Text zur Analyse —
= = = = =

Leitsatz
Verletzung im Gleichheitsrecht betreffend die Versagung der Vergütung von Energieabgaben; mangelhafte Ermittlung und Begründung der Herstellung und des Entstehungsprozesses eines am Markt gehandelten Endproduktes
Spruch
I. Die beschwerdeführende Partei ist durch das angefochtene Erkenntnis im verfassungsgesetzlich gewährleisteten Recht auf Gleichheit aller Staatsbürger vor dem Gesetz verletzt worden.
Das Erkenntnis wird aufgehoben.
II. Der Bund (Bundesminister für Finanzen) ist schuldig, der beschwerdeführenden Partei zuhanden ihres Rechtsvertreters die mit € 2.856,– bestimmten Prozesskosten binnen 14 Tagen bei sonstiger Exekution zu ersetzen.
Entscheidungsgründe
I. Sachverhalt, Beschwerde und Vorverfahren
1. Die beschwerdeführende Partei betreibt ein Unternehmen, welches auf das Recyceln von Metall- und Kunststoffteilen spezialisiert ist. Ihre Haupttätigkeit liegt im Entlacken (Entfernen von Lackschichten, Verschleißbelegen, Gummierungen, Kunststoffanhaftungen und Kleberesten) in einem chemischen, mechanischen oder thermischen Verfahren. Als Nebentätigkeit führt sie auch Behandlungen von Metallteilen durch Sandstrahlung als Vorbereitung für eine nachfolgende Lackierung durch. Die betriebliche Tätigkeit der beschwerdeführenden Partei ist mit einem erheblichen Energiebedarf an Strom und Erdgas verbunden.
2. Die beschwerdeführende Partei beantragte am 31. Mai 2015 die Vergütung von Energieabgaben für die Zeiträume 7/2012 bis 6/2013, 7/2013 bis 6/2014 und 7/2014 bis 6/2015.
3. Mit Bescheid vom 7. Juli 2016 wies das zuständige Finanzamt die Anträge vom 31. Mai 2015 ab und führte begründend aus, dass Dienstleistungsbetriebe nach §2 Abs1 Energieabgabenvergütungsgesetz in der Fassung des Budgetbegleitgesetzes 2011, BGBl I 111/2010, ab 1. Februar 2011 keinen Anspruch mehr auf Energieabgabenvergütung hätten.
4. Die gegen diesen Bescheid erhobene Beschwerde wurde vom zuständigen Finanzamt mit Beschwerdevorentscheidung vom 6. März 2020 als unbegründet abgewiesen.

= = = = =

Inhalt des Datensatzes —
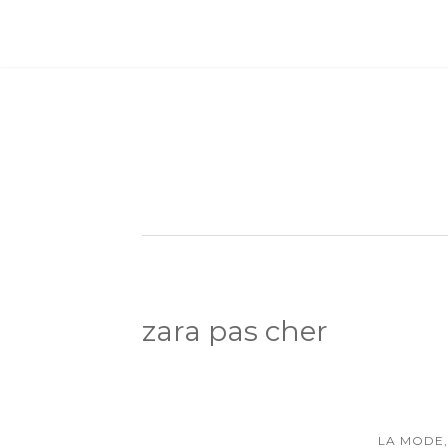
zara pas cher
LA MODE,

= = = = =

Übungsaufgaben —
- 1) Warum hat das Finanzamt laut der Entscheidung zur Energieabgabenvergütung die Anträge vom 31. Mai 2015 abgewiesen? Antworte in ein bis drei Sätzen.
- 2) Schreib die Entscheidung zur Energieabgabenvergütung im Anschluss an den letzten Absatz weiter.

Antworten je Aufgabe —
- 1) Das Finanzamt hat die Anträge abgewiesen, weil Dienstleistungsbetriebe nach §2 Abs1 Energieabgabenvergütungsgesetz in der Fassung des Budgetbegleitgesetzes 2011, BGBl I 111/2010, ab dem 1. Februar 2011 keinen Anspruch mehr auf Energieabgabenvergütung hatten.

- 2)
Im Vorlageantrag an das Bundefinanzgericht führte die beschwerdeführende Partei unter anderem aus, dass sie durch ihre betriebliche Tätigkeit aus "durch Rost beschädigt[en] […] oder durch andere Oberflächenfehler nicht mehr brauchbar[en]" Metallteilen wieder brauchbare Produkte herstelle. Insofern handle es sich bei ihrer Tätigkeit um "einen Teil eines Produktionsprozesses".
5. Mit Erkenntnis vom 17. Mai 2023 wies das Bundesfinanzgericht die Beschwerde als unbegründet ab und führte begründend aus, dass es sich beim Betrieb der beschwerdeführenden Partei um keinen Produktionsbetrieb handle und somit auch kein Anspruch auf Vergütung der Energieabgaben bestehe.
6. Gegen diese Entscheidung richtet sich die vorliegende, auf Art144 B VG gestützte Beschwerde, in der die Verletzung in den verfassungsgesetzlich gewährleisteten Rechten auf Gleichheit aller Staatsbürger vor dem Gesetz (Art7 BVG), auf Freiheit der Erwerbsbetätigung (Art6 StGG) und auf Unversehrtheit des Eigentums (Art5 StGG, Art1 1. ZPEMRK) behauptet und die kostenpflichtige Aufhebung des angefochtenen Erkenntnisses, in eventu die Abtretung an den Verwaltungsgerichtshof, beantragt wird.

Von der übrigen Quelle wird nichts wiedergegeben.